Off to one side, motion caught his eye. Dev turned. Out there under the intermittent trees, a familiar form was making its way toward him. It was Cora. But now Dev realized that what he was seeing was much more likely to be machine life in his wife’s shape. A shiver went down his spine as she drew nearer and Dev saw how the ghost of Lola’s face and expression kept flickering in and out over the adult face. But under the veil of dark hair, the eyes were shadowed, empty. And all around the two of them, beyond the trees and out at the edge of the sea, on every side and from zenith to nadir, images of chaos and destruction from both Macrocosms and Microcosms were ghosting in and out, overlapping, drowning one another in light. Distant voices spoke a word here, a word there, disjointed, their speed increasing as the printed words appeared in light in the sky, and the images behind them flickered and vanished again.
ATTACKED
STOP
ATTACKING
LOSING
INTERVENTION
INTERVENE
STOP
ATTACK
DENY
DENIAL OF SERVICE
DISTRIBUTED DENIAL
DISTRIBUTE
The slender shape stopped a few feet from him, gazed at him out of those dark and unsettling eyes. “Help me,” Cora said: and HELP ME, HELP ME wrote itself across the sky again and again in letters of green fire, wiping out all other imageries.

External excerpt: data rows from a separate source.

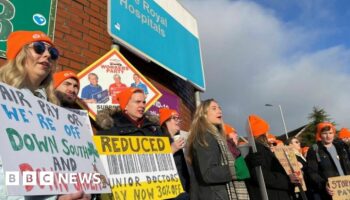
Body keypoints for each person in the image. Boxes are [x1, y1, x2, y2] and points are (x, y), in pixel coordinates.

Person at [0, 30, 90, 200]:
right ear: (20, 54)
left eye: (53, 52)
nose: (47, 54)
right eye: (39, 48)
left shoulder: (53, 110)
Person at [187, 99, 242, 200]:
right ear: (204, 115)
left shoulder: (214, 136)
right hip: (213, 195)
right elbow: (207, 173)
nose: (219, 111)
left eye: (219, 108)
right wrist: (236, 169)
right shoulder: (205, 136)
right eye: (214, 108)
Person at [245, 114, 300, 200]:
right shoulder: (258, 150)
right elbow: (262, 176)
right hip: (272, 195)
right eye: (267, 132)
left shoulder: (259, 149)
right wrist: (287, 179)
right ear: (263, 134)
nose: (268, 134)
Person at [306, 122, 350, 200]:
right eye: (324, 133)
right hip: (332, 191)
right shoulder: (314, 149)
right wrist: (324, 184)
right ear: (319, 134)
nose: (328, 136)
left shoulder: (341, 146)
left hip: (346, 187)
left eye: (330, 133)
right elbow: (312, 172)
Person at [96, 87, 162, 136]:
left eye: (144, 102)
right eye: (138, 102)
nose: (142, 105)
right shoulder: (111, 127)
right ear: (126, 105)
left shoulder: (153, 126)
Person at [159, 108, 190, 200]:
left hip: (183, 189)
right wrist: (172, 149)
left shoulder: (178, 138)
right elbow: (156, 162)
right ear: (165, 121)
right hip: (169, 192)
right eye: (174, 118)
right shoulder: (159, 139)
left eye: (178, 118)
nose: (178, 121)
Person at [224, 124, 250, 200]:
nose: (237, 135)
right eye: (234, 132)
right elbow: (242, 172)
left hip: (239, 188)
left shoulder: (235, 150)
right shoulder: (229, 150)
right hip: (234, 191)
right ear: (227, 135)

“We’re trying!” Dev said. “All my people are out there fighting hard for you, doing everything they can to protect you—”
“I . . . know,” said Cora, one slow word at a time, her voice about half Dev’s, blended with echoes of the Omnitopia control voice. “It . . . isn’t . . . working.” She stared at Dev as her own shape flickered, steadied again: but parts of it kept going dark with jagged dark-pixel areas as the trees and the ocean did.
“That you’re here now must mean something.”
“A . . .momentary . . . respite,” Cora said. “A . . . lull. The . . . attack . . . will . . .increase again. And . . .” Her face twisted, shadowed with the expression of a very small girl trying not to cry. “I . . . will die.”
For that last phrase the voice suddenly shifted to something that wasn’t either the control voice or Dev’s. It had changed registers, so that now it sounded more like a child’s voice.
Lola’s,
Dev thought.
A choice calculated to get my sympathy? Or just a way to best express that though all the information it holds makes it powerful, it’s still new enough at
being
to be essentially helpless.
Dev took a deep breath as all around him, the troubled images from the Macrocosms and Microcosms started to give way to pictures of chemical and nuclear explosions: then of missiles launching, lasers firing, tanks and armored carriers blasting test targets with shells and mortars and flamethrowers.
Mechanized warfare,
Dev thought, noting with shock that many of these images featured time-brands and other heads-up-display notations suggesting that they came from governmental sources—and some of the typography was Cyrillic. “Where have you been
finding
these?” he said under his breath. “What have you been doing since April twentieth?”
“Going to and fro in the earth,” Cora said in Dev’s voice, “and walking up and down in it.”
“Oh, God,” Dev said, and passed a hand over his eyes.
What if there are still any traces of her accesses in those systems?
Yet surely he and the company would have heard about it by now.
No matter. We have other problems!
His stomach was clenching with fear again: and worse, he could feel all around him in the virtual space the same fear, a sense that something had gone terribly wrong.
And so it has, in ways I’d never have thought possible.